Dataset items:
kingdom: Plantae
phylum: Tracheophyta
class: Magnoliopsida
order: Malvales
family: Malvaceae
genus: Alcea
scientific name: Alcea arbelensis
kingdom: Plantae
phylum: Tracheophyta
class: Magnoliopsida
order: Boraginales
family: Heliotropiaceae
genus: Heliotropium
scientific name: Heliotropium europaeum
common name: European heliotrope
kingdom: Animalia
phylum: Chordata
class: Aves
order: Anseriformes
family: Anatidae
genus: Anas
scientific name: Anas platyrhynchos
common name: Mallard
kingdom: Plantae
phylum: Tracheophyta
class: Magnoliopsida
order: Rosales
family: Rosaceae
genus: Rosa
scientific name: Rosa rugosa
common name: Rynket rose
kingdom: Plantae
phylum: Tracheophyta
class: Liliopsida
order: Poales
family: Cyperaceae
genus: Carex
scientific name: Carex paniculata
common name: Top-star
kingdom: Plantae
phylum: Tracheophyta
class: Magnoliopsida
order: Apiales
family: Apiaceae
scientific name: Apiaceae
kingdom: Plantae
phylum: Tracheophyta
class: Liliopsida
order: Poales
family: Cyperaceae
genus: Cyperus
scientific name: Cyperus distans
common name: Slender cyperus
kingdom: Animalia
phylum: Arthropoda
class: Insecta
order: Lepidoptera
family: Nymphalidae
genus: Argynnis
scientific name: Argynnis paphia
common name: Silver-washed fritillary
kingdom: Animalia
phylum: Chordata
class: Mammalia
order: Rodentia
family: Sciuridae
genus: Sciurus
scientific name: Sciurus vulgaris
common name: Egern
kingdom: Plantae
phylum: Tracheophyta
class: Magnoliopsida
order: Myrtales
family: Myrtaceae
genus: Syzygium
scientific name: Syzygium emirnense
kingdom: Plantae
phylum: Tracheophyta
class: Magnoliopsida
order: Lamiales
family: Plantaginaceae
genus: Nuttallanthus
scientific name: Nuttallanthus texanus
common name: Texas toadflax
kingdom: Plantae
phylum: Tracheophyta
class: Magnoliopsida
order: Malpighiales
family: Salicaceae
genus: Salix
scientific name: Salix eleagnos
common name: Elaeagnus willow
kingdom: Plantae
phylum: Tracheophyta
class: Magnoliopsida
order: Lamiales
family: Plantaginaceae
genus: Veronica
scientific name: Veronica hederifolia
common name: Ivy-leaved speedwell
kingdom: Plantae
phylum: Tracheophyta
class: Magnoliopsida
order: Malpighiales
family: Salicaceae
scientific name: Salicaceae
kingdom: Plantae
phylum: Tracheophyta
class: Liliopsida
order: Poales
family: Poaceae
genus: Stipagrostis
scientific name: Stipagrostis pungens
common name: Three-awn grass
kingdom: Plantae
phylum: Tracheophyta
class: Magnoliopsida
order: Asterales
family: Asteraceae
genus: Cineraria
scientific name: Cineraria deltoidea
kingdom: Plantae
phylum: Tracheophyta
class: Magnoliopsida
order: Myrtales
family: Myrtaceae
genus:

EXERCISE:
Could you copy every line of the records above without changing a single character?

OUTPUT:
kingdom: Plantae
phylum: Tracheophyta
class: Magnoliopsida
order: Malvales
family: Malvaceae
genus: Alcea
scientific name: Alcea arbelensis
kingdom: Plantae
phylum: Tracheophyta
class: Magnoliopsida
order: Boraginales
family: Heliotropiaceae
genus: Heliotropium
scientific name: Heliotropium europaeum
common name: European heliotrope
kingdom: Animalia
phylum: Chordata
class: Aves
order: Anseriformes
family: Anatidae
genus: Anas
scientific name: Anas platyrhynchos
common name: Mallard
kingdom: Plantae
phylum: Tracheophyta
class: Magnoliopsida
order: Rosales
family: Rosaceae
genus: Rosa
scientific name: Rosa rugosa
common name: Rynket rose
kingdom: Plantae
phylum: Tracheophyta
class: Liliopsida
order: Poales
family: Cyperaceae
genus: Carex
scientific name: Carex paniculata
common name: Top-star
kingdom: Plantae
phylum: Tracheophyta
class: Magnoliopsida
order: Apiales
family: Apiaceae
scientific name: Apiaceae
kingdom: Plantae
phylum: Tracheophyta
class: Liliopsida
order: Poales
family: Cyperaceae
genus: Cyperus
scientific name: Cyperus distans
common name: Slender cyperus
kingdom: Animalia
phylum: Arthropoda
class: Insecta
order: Lepidoptera
family: Nymphalidae
genus: Argynnis
scientific name: Argynnis paphia
common name: Silver-washed fritillary
kingdom: Animalia
phylum: Chordata
class: Mammalia
order: Rodentia
family: Sciuridae
genus: Sciurus
scientific name: Sciurus vulgaris
common name: Egern
kingdom: Plantae
phylum: Tracheophyta
class: Magnoliopsida
order: Myrtales
family: Myrtaceae
genus: Syzygium
scientific name: Syzygium emirnense
kingdom: Plantae
phylum: Tracheophyta
class: Magnoliopsida
order: Lamiales
family: Plantaginaceae
genus: Nuttallanthus
scientific name: Nuttallanthus texanus
common name: Texas toadflax
kingdom: Plantae
phylum: Tracheophyta
class: Magnoliopsida
order: Malpighiales
family: Salicaceae
genus: Salix
scientific name: Salix eleagnos
common name: Elaeagnus willow
kingdom: Plantae
phylum: Tracheophyta
class: Magnoliopsida
order: Lamiales
family: Plantaginaceae
genus: Veronica
scientific name: Veronica hederifolia
common name: Ivy-leaved speedwell
kingdom: Plantae
phylum: Tracheophyta
class: Magnoliopsida
order: Malpighiales
family: Salicaceae
scientific name: Salicaceae
kingdom: Plantae
phylum: Tracheophyta
class: Liliopsida
order: Poales
family: Poaceae
genus: Stipagrostis
scientific name: Stipagrostis pungens
common name: Three-awn grass
kingdom: Plantae
phylum: Tracheophyta
class: Magnoliopsida
order: Asterales
family: Asteraceae
genus: Cineraria
scientific name: Cineraria deltoidea
kingdom: Plantae
phylum: Tracheophyta
class: Magnoliopsida
order: Myrtales
family: Myrtaceae
genus:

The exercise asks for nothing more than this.